#### Work order
Copy exactly the lines from the beginning of the data down to and including the line holding "O nosso projeto", without any pictures.

#### Data excerpts
-*-

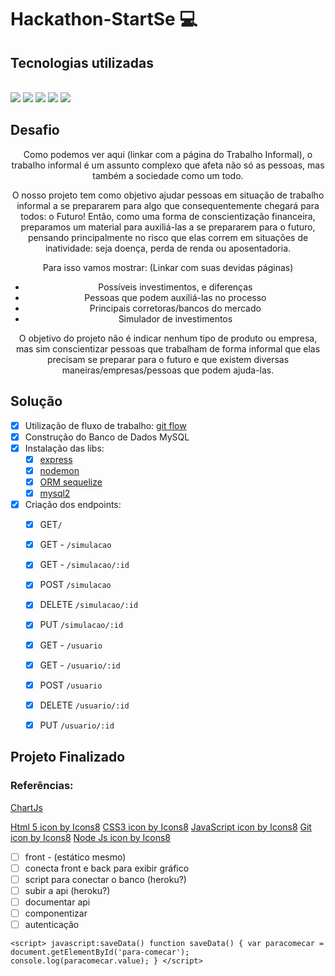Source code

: # Hackathon-StartSe :computer:

## Tecnologias utilizadas

<div style="display: inline_block"><br>
    <img src="https://img.icons8.com/color/48/000000/html-5--v1.png"/>
    <img src="https://img.icons8.com/color/48/000000/css3.png"/>
    <img src="https://img.icons8.com/color/48/000000/javascript--v1.png"/>
    <img src="https://img.icons8.com/fluency/48/000000/node-js.png"/>
    <img src="https://img.icons8.com/color/48/000000/git.png"/>
</div>

## Desafio

<center>
Como podemos ver aqui (linkar com a página do Trabalho Informal), o trabalho informal é um assunto complexo que afeta não só as pessoas, mas também a sociedade como um todo.

O nosso projeto tem como objetivo ajudar pessoas em situação de trabalho informal a se prepararem para algo que consequentemente chegará para todos: o Futuro! 
Então, como uma forma de conscientização financeira, preparamos um material para auxiliá-las a se prepararem para o futuro, pensando principalmente no risco que elas correm em situações de inatividade: seja doença, perda de renda ou aposentadoria.

Para isso vamos mostrar: (Linkar com suas devidas páginas)
- Possíveis investimentos, e diferenças
- Pessoas que podem auxiliá-las no processo
- Principais corretoras/bancos do mercado
- Simulador de investimentos

O objetivo do projeto não é indicar nenhum tipo de produto ou empresa, mas sim conscientizar pessoas que trabalham de forma informal que elas precisam se preparar para o futuro e que existem diversas maneiras/empresas/pessoas que podem ajuda-las. 
</center>

## Solução

- [x] Utilização de fluxo de trabalho: [git flow](https://www.atlassian.com/br/git/tutorials/comparing-workflows/gitflow-workflow)
- [x] Construção do Banco de Dados MySQL
- [x] Instalação das libs:
  - [x] [express](http://expressjs.com/pt-br/)
  - [x] [nodemon](https://nodemon.io/)
  - [x] [ORM sequelize](https://sequelize.org/)
  - [x] [mysql2](https://www.npmjs.com/package/mysql2)
- [x] Criação dos endpoints:
  - [x] GET`/`
  - [x] GET - `/simulacao`
  - [x] GET - `/simulacao/:id`
  - [x] POST `/simulacao`
  - [x] DELETE `/simulacao/:id`
  - [x] PUT `/simulacao/:id`
  
  - [x] GET - `/usuario`
  - [x] GET - `/usuario/:id`
  - [x] POST `/usuario`
  - [x] DELETE `/usuario/:id`
  - [x] PUT `/usuario/:id`

## Projeto Finalizado

### Referências:

[ChartJs](https://www.chartjs.org/docs/latest/getting-started/)

<a target="_blank" href="https://icons8.com/icon/20909/html-5">Html 5 icon by Icons8</a>
<a target="_blank" href="https://icons8.com/icon/21278/css3">CSS3 icon by Icons8</a>
<a target="_blank" href="https://icons8.com/icon/108784/javascript">JavaScript icon by Icons8</a>
<a target="_blank" href="https://icons8.com/icon/20906/git">Git icon by Icons8</a>
<a target="_blank" href="https://icons8.com/icon/hsPbhkOH4FMe/node-js">Node Js icon by Icons8</a>

- [ ] front - (estático mesmo)
- [ ] conecta front e back para exibir gráfico
- [ ] script para conectar o banco (heroku?)
- [ ] subir a api (heroku?)
- [ ] documentar api
- [ ] componentizar
- [ ] autenticação

 ``<script>
  javascript:saveData()
                function saveData() {
                    var paracomecar = document.getElementById('para-comecar');
                    console.log(paracomecar.value);
                }
  </script>``
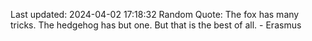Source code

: Last updated: 2024-04-02 17:18:32
Random Quote: The fox has many tricks. The hedgehog has but one. But that is the best of all. - Erasmus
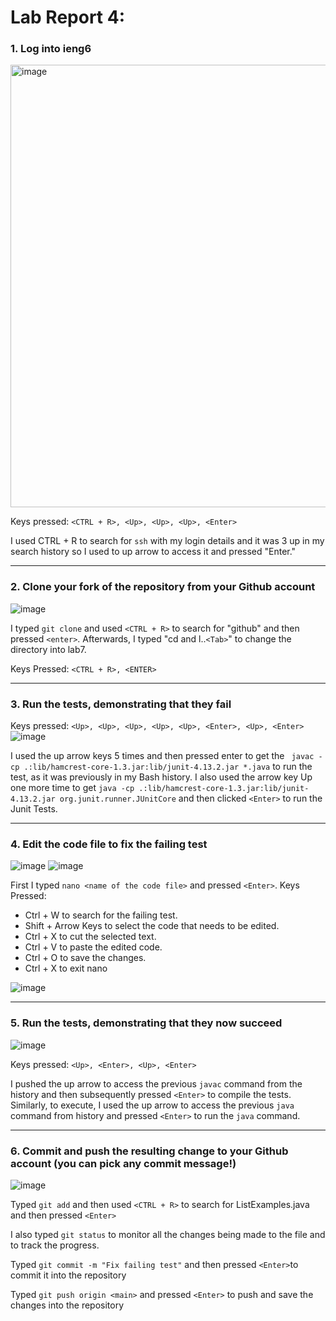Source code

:# Lab Report 4: 

### 1. Log into ieng6

<img width="708" alt="image" src="https://user-images.githubusercontent.com/114371214/221440557-2c9396cb-e90a-4a8c-a7bc-820a3301a90d.png">

Keys pressed: `<CTRL + R>, <Up>, <Up>, <Up>, <Enter>`
  
I used CTRL + R to search for `ssh` with my login details and it was 3 up in my search history so I used to up arrow to access it and pressed "Enter."

---

### 2. Clone your fork of the repository from your Github account
![image](https://user-images.githubusercontent.com/114371214/221744177-0e642baa-8217-46b8-8b00-cfe95dd73749.png)



I typed  `git clone` and used `<CTRL + R>` to search for "github" and then pressed `<enter>`. Afterwards, I typed "cd and l..`<Tab>`" to change the directory into lab7. 

Keys Pressed: `<CTRL + R>, <ENTER>`


---


### 3. Run the tests, demonstrating that they fail





Keys pressed: `<Up>, <Up>, <Up>, <Up>, <Up>, <Enter>, <Up>, <Enter>`
![image](https://user-images.githubusercontent.com/114371214/221757987-fc55bb0a-0eec-4cc3-a17d-cce04c58f547.png)


I used the up arrow keys 5 times and then pressed enter to get the ` javac -cp .:lib/hamcrest-core-1.3.jar:lib/junit-4.13.2.jar *.java` to run the test, as it was previously in my Bash history. I also used the arrow key Up one more time to get `java -cp .:lib/hamcrest-core-1.3.jar:lib/junit-4.13.2.jar org.junit.runner.JUnitCore` and then clicked `<Enter>` to run the Junit Tests. 



---



### 4. Edit the code file to fix the failing test

![image](https://user-images.githubusercontent.com/114371214/221753274-e2c872c7-1594-485e-bd51-acf0340eadc4.png)
![image](https://user-images.githubusercontent.com/114371214/221753307-cba0dcd3-c62c-4892-a727-d54a56233c9d.png)

First I typed `nano <name of the code file>` and pressed `<Enter>`.
Keys Pressed:
- Ctrl + W to search for the failing test.
- Shift + Arrow Keys to select the code that needs to be edited.
- Ctrl + X to cut the selected text.
- Ctrl + V to paste the edited code.
- Ctrl + O to save the changes.
- Ctrl + X to exit nano
  
![image](https://user-images.githubusercontent.com/114371214/221755625-62bd90cf-98c5-4f8a-b724-e7eef089fdc9.png)

---

  

### 5. Run the tests, demonstrating that they now succeed
![image](https://user-images.githubusercontent.com/114371214/221757811-93a6a649-57e2-40a1-8ec1-332360133631.png)


Keys pressed: `<Up>, <Enter>, <Up>, <Enter>`

I pushed the up arrow to access the previous `javac` command from the history and then subsequently pressed `<Enter>` to compile the tests. Similarly, to execute, I used the up arrow to access the previous `java` command from history and pressed `<Enter>` to run the `java` command. 

   
---
  
  
### 6. Commit and push the resulting change to your Github account (you can pick any commit message!)

![image](https://user-images.githubusercontent.com/114371214/221755810-a796e843-4352-4e0d-a3f0-1ec51d65b184.png)


Typed `git add` and then used `<CTRL + R>` to search for ListExamples.java and then pressed `<Enter>`
 
I also typed `git status` to monitor all the changes being made to the file and to track the progress. 

Typed `git commit -m "Fix failing test"` and then pressed `<Enter>`to commit it into the repository

Typed `git push origin <main>` and pressed `<Enter>` to push and save the changes into the repository

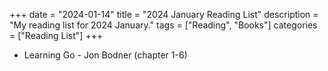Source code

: +++
date = "2024-01-14"
title = "2024 January Reading List"
description = "My reading list for 2024 January."
tags = ["Reading", "Books"]
categories = ["Reading List"]
+++

- Learning Go - Jon Bodner (chapter 1-6)
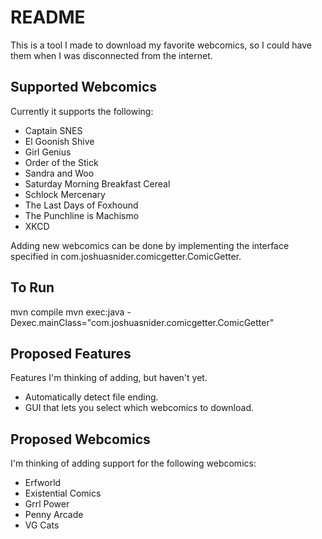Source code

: # README

This is a tool I made to download my favorite webcomics, so I could have them
when I was disconnected from the internet.

## Supported Webcomics

Currently it supports the following:
* Captain SNES
* El Goonish Shive
* Girl Genius
* Order of the Stick
* Sandra and Woo
* Saturday Morning Breakfast Cereal
* Schlock Mercenary
* The Last Days of Foxhound
* The Punchline is Machismo
* XKCD

Adding new webcomics can be done by implementing the interface specified in
com.joshuasnider.comicgetter.ComicGetter.

## To Run
mvn compile
mvn exec:java -Dexec.mainClass="com.joshuasnider.comicgetter.ComicGetter"

## Proposed Features
Features I'm thinking of adding, but haven't yet.
* Automatically detect file ending.
* GUI that lets you select which webcomics to download.

## Proposed Webcomics
I'm thinking of adding support for the following webcomics:
* Erfworld
* Existential Comics
* Grrl Power
* Penny Arcade
* VG Cats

-*-

#### Output for this task
Source code

: # Hackathon-StartSe :computer:

## Tecnologias utilizadas

<div style="display: inline_block"><br>
    <img src="https://img.icons8.com/color/48/000000/html-5--v1.png"/>
    <img src="https://img.icons8.com/color/48/000000/css3.png"/>
    <img src="https://img.icons8.com/color/48/000000/javascript--v1.png"/>
    <img src="https://img.icons8.com/fluency/48/000000/node-js.png"/>
    <img src="https://img.icons8.com/color/48/000000/git.png"/>
</div>

## Desafio

<center>
Como podemos ver aqui (linkar com a página do Trabalho Informal), o trabalho informal é um assunto complexo que afeta não só as pessoas, mas também a sociedade como um todo.

O nosso projeto tem como objetivo ajudar pessoas em situação de trabalho informal a se prepararem para algo que consequentemente chegará para todos: o Futuro! 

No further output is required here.